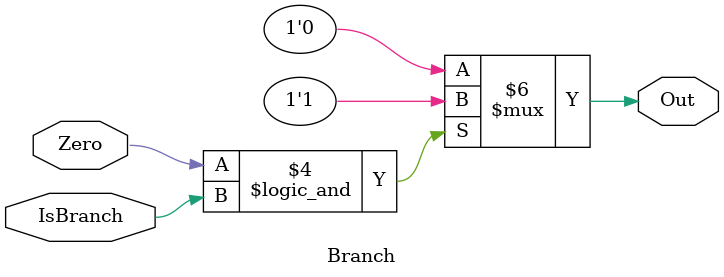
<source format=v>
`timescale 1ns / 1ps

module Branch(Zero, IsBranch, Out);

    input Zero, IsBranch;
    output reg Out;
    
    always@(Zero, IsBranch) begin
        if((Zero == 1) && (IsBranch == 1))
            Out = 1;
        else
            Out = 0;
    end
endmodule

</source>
------------------------------------------------------------------------
REQUIREMENT
What you give back must match the entries exactly, apart from the omitted pictures.

SOLUTION FOR THIS EXERCISE
<source format=v>
`timescale 1ns / 1ps

module Branch(Zero, IsBranch, Out);

    input Zero, IsBranch;
    output reg Out;
    
    always@(Zero, IsBranch) begin
        if((Zero == 1) && (IsBranch == 1))
            Out = 1;
        else
            Out = 0;
    end
endmodule

</source>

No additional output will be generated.